Kevin Buzzard (Apr 22 2022 at 16:38):
I think "what simp does" and "notation" are two different things. What happens if you remove @[simp] and don't do the set_option?
jachym simon (Apr 22 2022 at 16:47):
Turns out the @[simp] tag is not needed
jachym simon (Apr 22 2022 at 16:50):
The problem is, that simp is doing crazy things while proving some lemmas and i wanted to know, what is it doing. So i have set set_option to see the steps it did, but since its using λ..., ... instead ⊔ in the infoview it is just a big mess i cant orient in.

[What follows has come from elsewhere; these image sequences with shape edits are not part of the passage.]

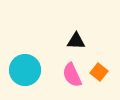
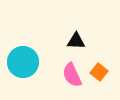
cyan circle: moved 2 px left, 8 px up
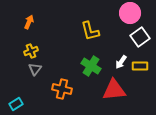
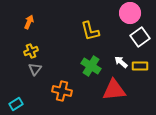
white arrow: rotated 96 degrees clockwise
orange cross: moved 2 px down
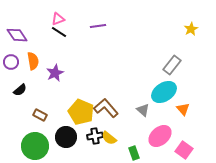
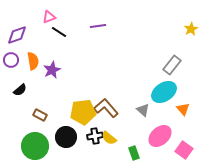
pink triangle: moved 9 px left, 2 px up
purple diamond: rotated 75 degrees counterclockwise
purple circle: moved 2 px up
purple star: moved 3 px left, 3 px up
yellow pentagon: moved 2 px right; rotated 30 degrees counterclockwise
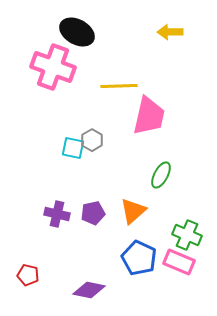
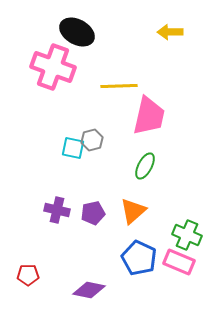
gray hexagon: rotated 15 degrees clockwise
green ellipse: moved 16 px left, 9 px up
purple cross: moved 4 px up
red pentagon: rotated 15 degrees counterclockwise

Eric Wieser (Apr 22 2022 at 16:55):
I had no idea that was legal syntax
Eric Wieser (Apr 22 2022 at 16:56):
You need to give that operator a name for lean to pretty-print it, is my guess
Eric Wieser (Apr 22 2022 at 16:56):
Why not declare a has_sup instance?
Henrik Böving (Apr 22 2022 at 16:57):
If infix works the same here as it does in Lean 4 this notation does make sense since notation commands basically expand into parser declarations though tagging the parser itself with simp will of course not have the desired effect^^
Reid Barton (Apr 22 2022 at 17:01):
Maybe you would have more luck with (if I got the syntax right)
local notation P ` ⊔ `:90 Q:90 := (P ⇒ Q) ⇒ Q
jachym simon (Apr 22 2022 at 17:09):
Eric Wieser said:
Why not declare a
has_supinstance?
This unfortunately works just half way for me. It prints nicely, but for some reason breaks some usages in lemmas i have in my code other things
Eric Wieser (Apr 22 2022 at 17:11):
Does Form have a le operator? Does it respect the rules of docs#semilattice_sup?
jachym simon (Apr 22 2022 at 17:12):
The Form is a type that represents logical formulas. It doesnt have le operator
jachym simon (Apr 22 2022 at 17:13):
Its defined as
inductive Form : Type
| p : ℕ → Form
| imp : Form → Form → Form
| neg : Form → Form
jachym simon (Apr 22 2022 at 17:15):
Reid Barton said:
Maybe you would have more luck with (if I got the syntax right)
local notation P ` ⊔ `:90 Q:90 := (P ⇒ Q) ⇒ Q
It seems this works the same way as the infix, but does not change the printing unfortunatelly
Patrick Johnson (Apr 22 2022 at 17:18):
Try this:
@[reducible] def f (P Q : Form) := (P ⇒ Q) ⇒ Q
local infix ` ⊔ `:90 := f
jachym simon (Apr 22 2022 at 17:21):
The has_sup instance actually works. I was confused, because it messed up the binding strength, so i had to add brackets to some places
Last updated: May 02 2025 at 03:31 UTC